Description of original award (Fiscal Year 2013, $60,000)

The State Justice Statistics (SJS) Program is designed to maintain and enhance each state's capacity to address criminal justice issues through collection and analysis of data. The SJS Program provides support to each state to coordinate and conduct statistical activities within the state, conduct research to estimate impacts of legislative and policy changes, and serve as a liaison in assisting BJS to gather data from respondent agencies within their states.
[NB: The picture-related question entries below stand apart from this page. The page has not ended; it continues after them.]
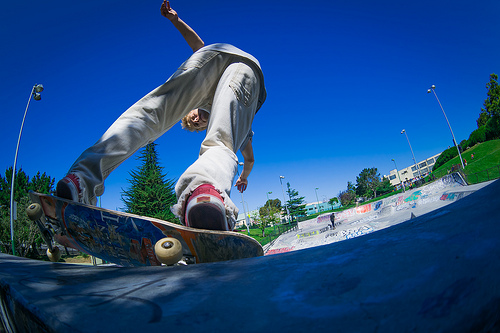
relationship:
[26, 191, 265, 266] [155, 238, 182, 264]
skateboard has a wheel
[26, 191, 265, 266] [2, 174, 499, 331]
skateboard in a skatepark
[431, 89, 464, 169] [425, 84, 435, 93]
pole has a lamp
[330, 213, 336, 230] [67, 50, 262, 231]
person wearing jeans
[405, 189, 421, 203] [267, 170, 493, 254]
graffiti on ground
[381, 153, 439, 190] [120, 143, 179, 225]
building near a tree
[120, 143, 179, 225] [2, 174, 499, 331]
tree past skatepark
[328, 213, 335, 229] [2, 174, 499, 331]
person in skatepark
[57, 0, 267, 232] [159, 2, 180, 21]
guy has a hand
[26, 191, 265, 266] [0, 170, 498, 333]
skateboard on a ramp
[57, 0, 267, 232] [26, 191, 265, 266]
guy on a skateboard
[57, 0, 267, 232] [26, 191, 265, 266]
guy has a skateboard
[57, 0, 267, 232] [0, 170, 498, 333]
guy on a ramp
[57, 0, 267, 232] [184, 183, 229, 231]
guy has on shoe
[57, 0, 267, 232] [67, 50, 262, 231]
guy has on jeans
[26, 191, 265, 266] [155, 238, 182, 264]
skateboard has wheel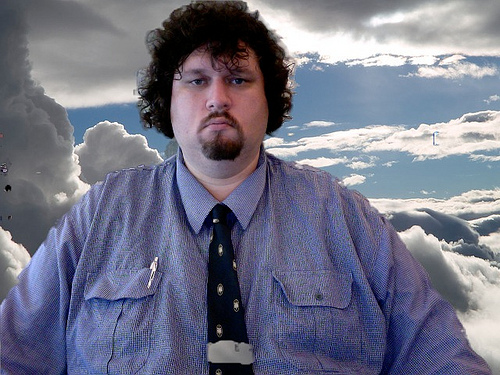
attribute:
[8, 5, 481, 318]
cloud — part  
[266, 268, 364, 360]
pocket — edge 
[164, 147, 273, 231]
collar — part 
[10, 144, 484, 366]
shirt —  blue button down, part , blue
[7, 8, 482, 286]
sky — part , blue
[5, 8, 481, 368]
man — dark haired, one, light skinned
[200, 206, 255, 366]
tie — patterned, dark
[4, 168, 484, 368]
shirt — button down, blue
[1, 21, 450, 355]
man — dark, caucasian, one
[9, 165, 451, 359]
shirt — blue, button down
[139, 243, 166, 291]
pen — shiny silver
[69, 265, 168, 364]
pocket — shirt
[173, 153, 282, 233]
collar — one, blue, shirt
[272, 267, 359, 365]
pocket — shirt, one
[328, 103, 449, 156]
clouds — sunlit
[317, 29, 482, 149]
sky — blue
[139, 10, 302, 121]
hair — curly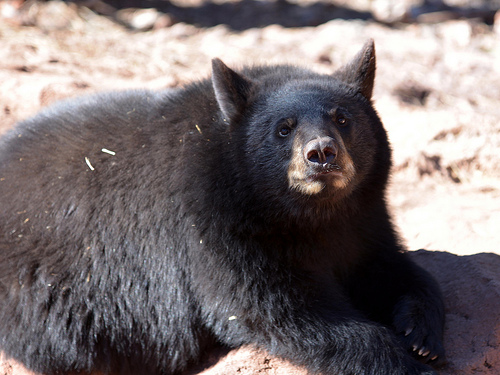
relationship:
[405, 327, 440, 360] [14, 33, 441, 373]
claws of bear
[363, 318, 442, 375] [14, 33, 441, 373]
paw of bear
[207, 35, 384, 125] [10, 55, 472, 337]
ears of bear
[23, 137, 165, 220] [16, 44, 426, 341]
fur of animal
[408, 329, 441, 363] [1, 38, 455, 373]
claws of animal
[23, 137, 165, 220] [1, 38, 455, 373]
fur of animal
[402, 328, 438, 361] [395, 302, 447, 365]
nails on paw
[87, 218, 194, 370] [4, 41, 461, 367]
fur on bear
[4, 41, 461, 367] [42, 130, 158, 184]
bear covered in debris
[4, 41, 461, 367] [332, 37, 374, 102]
bear has ears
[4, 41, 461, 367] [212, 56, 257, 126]
bear has ears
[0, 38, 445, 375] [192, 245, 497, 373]
bear resting on boulder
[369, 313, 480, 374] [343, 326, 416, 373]
paw on top of paw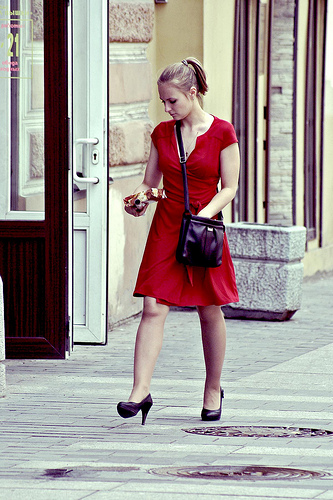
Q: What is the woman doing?
A: Walking.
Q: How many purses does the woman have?
A: One.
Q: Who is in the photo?
A: A woman.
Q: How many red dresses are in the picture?
A: One.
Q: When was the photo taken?
A: Daytime.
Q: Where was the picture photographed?
A: On a sidewalk.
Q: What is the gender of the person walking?
A: Female.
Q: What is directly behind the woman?
A: A planter.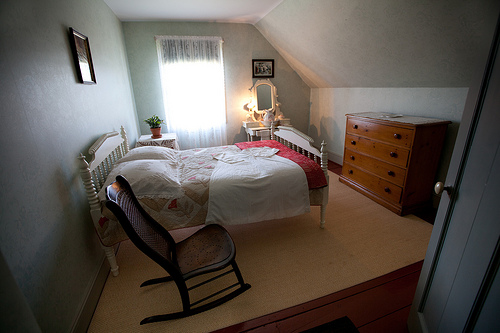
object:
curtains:
[154, 33, 228, 151]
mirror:
[249, 78, 276, 118]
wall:
[121, 19, 310, 147]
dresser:
[336, 110, 450, 217]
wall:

The Council of the District of Columbia (D.C.) recently passed the Omnibus Criminal Code Amendments Act which has made synthetic drug use illegal in the District. However, there is currently little empirical data on synthetic drug usage available to assess the full scope of the problem and determine the impact of the legislation. The D.C. Statistical Analysis Center (SAC), located in the Criminal Justice Coordinating Council, will use SJS funds to identify ways to better quantify the synthetic drug use problem in order to inform policymakers and officials about the scope of the problem and identify ways to combat it. The SAC will take the following steps to gain perspective about the prevalence of synthetic drug usage, sales, and manufacturing within the District: 1) complete a literature review on the prevalence of the synthetic drug issue; 2) collaborate with various agencies to identify available data to assess the problem, including data on sales of synthetics and emergency room admissions for synthetic drug usage; and 3) examine the effectiveness of the emergency synthetic drug legislation passed in January to assess how agencies were impacted by the new legislation and whether the changes have had an effect on the usage of synthetic drugs. The SAC's findings will be used to develop recommendations and best practices related to the enforcement of synthetic drug usage and emerging testing procedures.